In the breast pump which is disclosed in JP-A-2000-511443 and is capable of double-breast pumping, a reduced pressure is periodically produced by a mechanism equipped with a diaphragm pump instead of a piston-cylinder means so that this breast pump is simplified to some extent in mechanism. However, a milk expressing member which is attached to a collection container is of a type that the milk expressing member is provided at a lower extremity thereof, where the milk expressing member is inserted into the collection container, with an on/off valve, and has a construction such that at the time of a reduced pressure, the interior of a teat cup is brought into a state reduced in pressure and the on/off valve is closed but at the time of atmospheric pressure, the on/off valve is opened by the expressed human milk to collect it in the collection container. In addition to a need for a complex mechanism for the assembly of the on/off valve, it is necessary to arrange within the milk expressing member such a complex partition that upon expressing milk, permits passage of air therethrough but does not permit passage of human milk to the side of the diaphragm pump. Therefore, it is difficult to wash the inside of the milk expressing member, and moreover, the on/off valve involves a potential risk that it may become a cause of bacterial growth.
Further, these breast pumps are each of the construction that the inner wall of the teat cup is brought in its entirety into direct contact with the breast to directly apply a negative pressure there. A stimulation by the negative pressure is, therefore, different from a suckling stimulation by an infant, that is, an actual suckling stimulation which acts only on the areola and nipple of the mother's breast, and moreover, expression of milk is not considered to proceed smoothly.

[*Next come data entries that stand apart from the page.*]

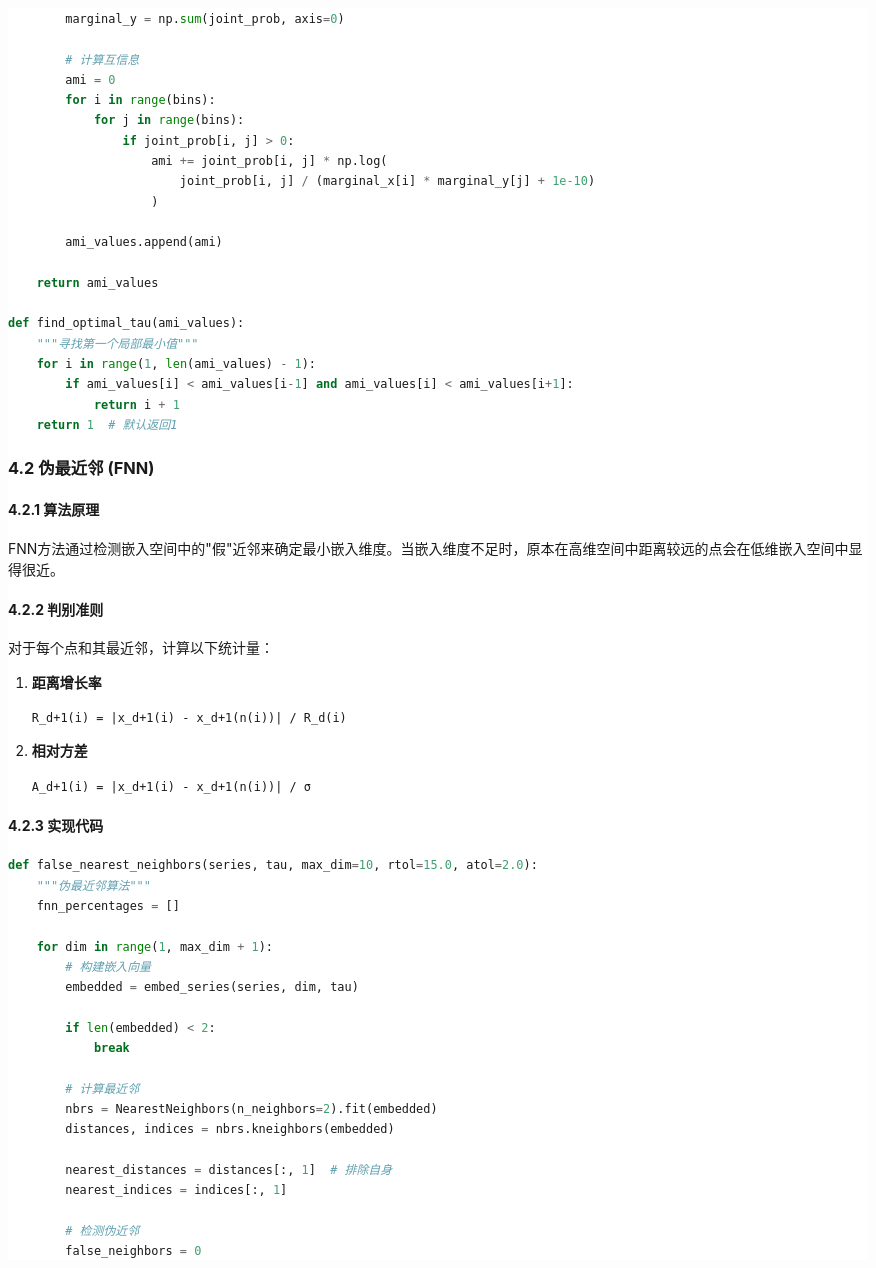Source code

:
 ```python
        marginal_y = np.sum(joint_prob, axis=0)
        
        # 计算互信息
        ami = 0
        for i in range(bins):
            for j in range(bins):
                if joint_prob[i, j] > 0:
                    ami += joint_prob[i, j] * np.log(
                        joint_prob[i, j] / (marginal_x[i] * marginal_y[j] + 1e-10)
                    )
        
        ami_values.append(ami)
    
    return ami_values

def find_optimal_tau(ami_values):
    """寻找第一个局部最小值"""
    for i in range(1, len(ami_values) - 1):
        if ami_values[i] < ami_values[i-1] and ami_values[i] < ami_values[i+1]:
            return i + 1
    return 1  # 默认返回1
```

### 4.2 伪最近邻 (FNN)

#### 4.2.1 算法原理

FNN方法通过检测嵌入空间中的"假"近邻来确定最小嵌入维度。当嵌入维度不足时，原本在高维空间中距离较远的点会在低维嵌入空间中显得很近。

#### 4.2.2 判别准则

对于每个点和其最近邻，计算以下统计量：

1. **距离增长率**
   ```
   R_d+1(i) = |x_d+1(i) - x_d+1(n(i))| / R_d(i)
   ```

2. **相对方差**
   ```
   A_d+1(i) = |x_d+1(i) - x_d+1(n(i))| / σ
   ```

#### 4.2.3 实现代码

```python
def false_nearest_neighbors(series, tau, max_dim=10, rtol=15.0, atol=2.0):
    """伪最近邻算法"""
    fnn_percentages = []
    
    for dim in range(1, max_dim + 1):
        # 构建嵌入向量
        embedded = embed_series(series, dim, tau)
        
        if len(embedded) < 2:
            break
            
        # 计算最近邻
        nbrs = NearestNeighbors(n_neighbors=2).fit(embedded)
        distances, indices = nbrs.kneighbors(embedded)
        
        nearest_distances = distances[:, 1]  # 排除自身
        nearest_indices = indices[:, 1]
        
        # 检测伪近邻
        false_neighbors = 0
```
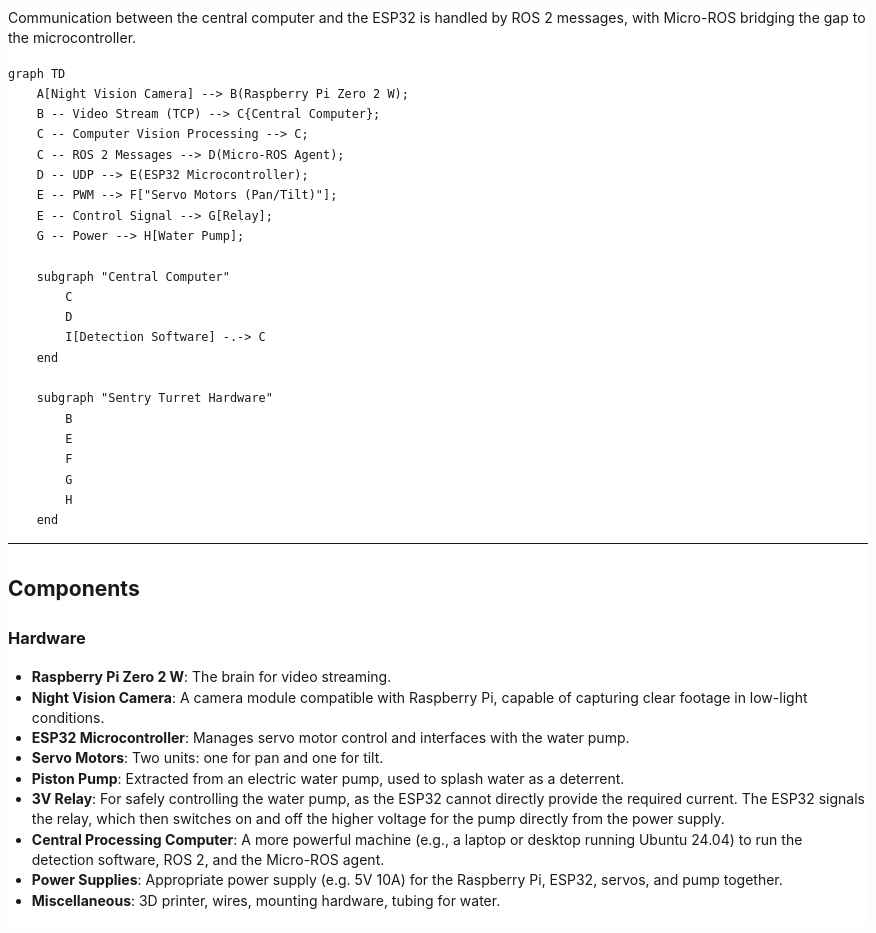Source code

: Communication between the central computer and the ESP32 is handled by ROS 2 messages, with Micro-ROS bridging the gap to the microcontroller.

```mermaid
graph TD
    A[Night Vision Camera] --> B(Raspberry Pi Zero 2 W);
    B -- Video Stream (TCP) --> C{Central Computer};
    C -- Computer Vision Processing --> C;
    C -- ROS 2 Messages --> D(Micro-ROS Agent);
    D -- UDP --> E(ESP32 Microcontroller);
    E -- PWM --> F["Servo Motors (Pan/Tilt)"];
    E -- Control Signal --> G[Relay];
    G -- Power --> H[Water Pump];

    subgraph "Central Computer"
        C
        D
        I[Detection Software] -.-> C
    end

    subgraph "Sentry Turret Hardware"
        B
        E
        F
        G
        H
    end
```

-----

## Components

### Hardware

  * **Raspberry Pi Zero 2 W**: The brain for video streaming.
  * **Night Vision Camera**: A camera module compatible with Raspberry Pi, capable of capturing clear footage in low-light conditions.
  * **ESP32 Microcontroller**: Manages servo motor control and interfaces with the water pump.
  * **Servo Motors**: Two units: one for pan and one for tilt.
  * **Piston Pump**: Extracted from an electric water pump, used to splash water as a deterrent.
  * **3V Relay**: For safely controlling the water pump, as the ESP32 cannot directly provide the required current. The ESP32 signals the relay, which then switches on and off the higher voltage for the pump directly from the power supply.
  * **Central Processing Computer**: A more powerful machine (e.g., a laptop or desktop running Ubuntu 24.04) to run the detection software, ROS 2, and the Micro-ROS agent.
  * **Power Supplies**: Appropriate power supply (e.g. 5V 10A) for the Raspberry Pi, ESP32, servos, and pump together.
  * **Miscellaneous**: 3D printer, wires, mounting hardware, tubing for water.

<table align="center">
  <tr>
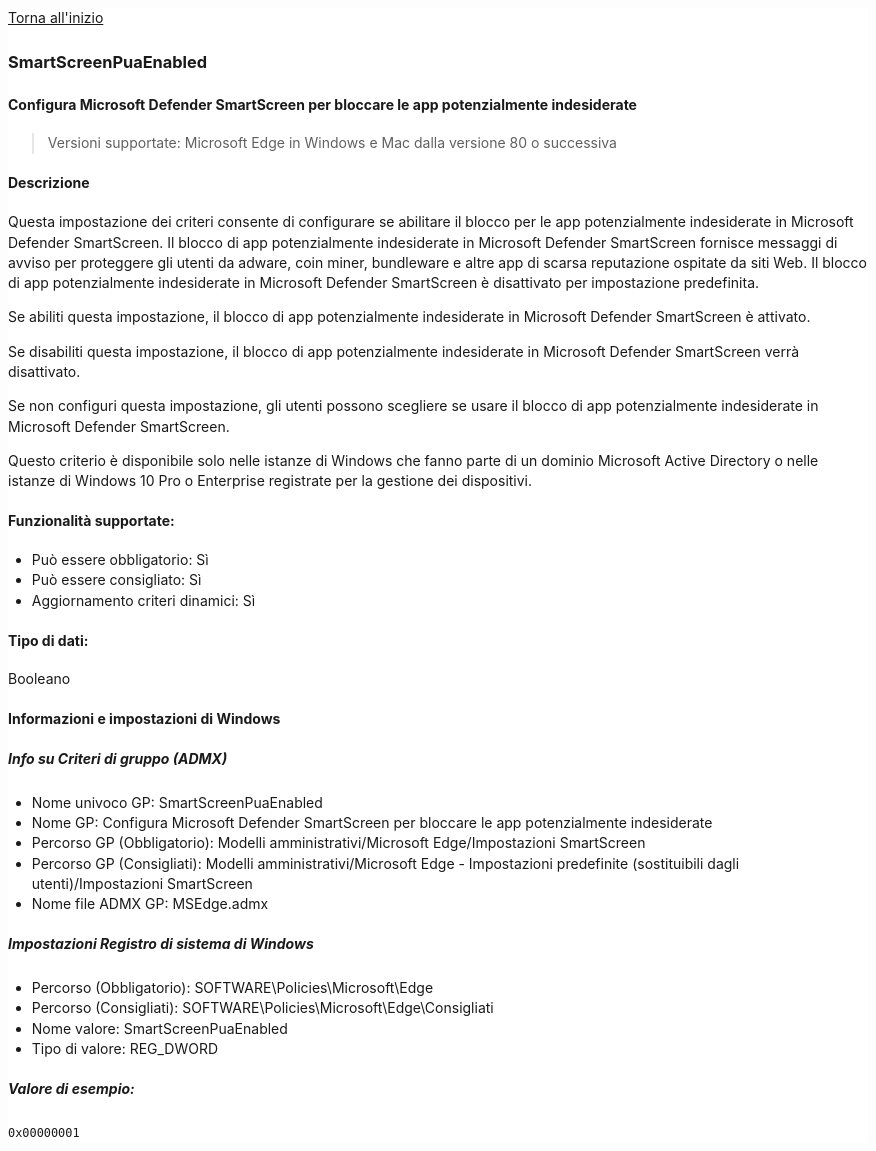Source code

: 
  

  [Torna all'inizio](#microsoft-edge---criteri)

  ### SmartScreenPuaEnabled
  #### Configura Microsoft Defender SmartScreen per bloccare le app potenzialmente indesiderate
  >Versioni supportate: Microsoft Edge in Windows e Mac dalla versione 80 o successiva

  #### Descrizione
  Questa impostazione dei criteri consente di configurare se abilitare il blocco per le app potenzialmente indesiderate in Microsoft Defender SmartScreen. Il blocco di app potenzialmente indesiderate in Microsoft Defender SmartScreen fornisce messaggi di avviso per proteggere gli utenti da adware, coin miner, bundleware e altre app di scarsa reputazione ospitate da siti Web. Il blocco di app potenzialmente indesiderate in Microsoft Defender SmartScreen è disattivato per impostazione predefinita.

Se abiliti questa impostazione, il blocco di app potenzialmente indesiderate in Microsoft Defender SmartScreen è attivato.

Se disabiliti questa impostazione, il blocco di app potenzialmente indesiderate in Microsoft Defender SmartScreen verrà disattivato.

Se non configuri questa impostazione, gli utenti possono scegliere se usare il blocco di app potenzialmente indesiderate in Microsoft Defender SmartScreen.

Questo criterio è disponibile solo nelle istanze di Windows che fanno parte di un dominio Microsoft Active Directory o nelle istanze di Windows 10 Pro o Enterprise registrate per la gestione dei dispositivi.

  #### Funzionalità supportate:
  - Può essere obbligatorio: Sì
  - Può essere consigliato: Sì
  - Aggiornamento criteri dinamici: Sì

  #### Tipo di dati:
  Booleano

  #### Informazioni e impostazioni di Windows
  ##### Info su Criteri di gruppo (ADMX)
  - Nome univoco GP: SmartScreenPuaEnabled
  - Nome GP: Configura Microsoft Defender SmartScreen per bloccare le app potenzialmente indesiderate
  - Percorso GP (Obbligatorio): Modelli amministrativi/Microsoft Edge/Impostazioni SmartScreen
  - Percorso GP (Consigliati): Modelli amministrativi/Microsoft Edge - Impostazioni predefinite (sostituibili dagli utenti)/Impostazioni SmartScreen
  - Nome file ADMX GP: MSEdge.admx
  ##### Impostazioni Registro di sistema di Windows
  - Percorso (Obbligatorio): SOFTWARE\Policies\Microsoft\Edge
  - Percorso (Consigliati): SOFTWARE\Policies\Microsoft\Edge\Consigliati
  - Nome valore: SmartScreenPuaEnabled
  - Tipo di valore: REG_DWORD
  ##### Valore di esempio:
```
0x00000001
```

With the foregoing circumstances in view, the object of the present invention is to provide a novel breast pump, which permits universal expression of milk from the human breast without being affected by a personal difference of a person who performs the expression of milk. In addition, the another object of the present invention is to provide a novel breast pump, which is simple in construction, permits easy washing of the inside of a milk expressing member, and can avoid inconveniences such as bacterial growth. Furthermore, the further object of the present invention is to provide a novel breast pump, which is designed to permit an application of similar stimulations as suckling stimulations by an infant to the areola and nipple of the mother's breast so that smooth expression of milk can be performed.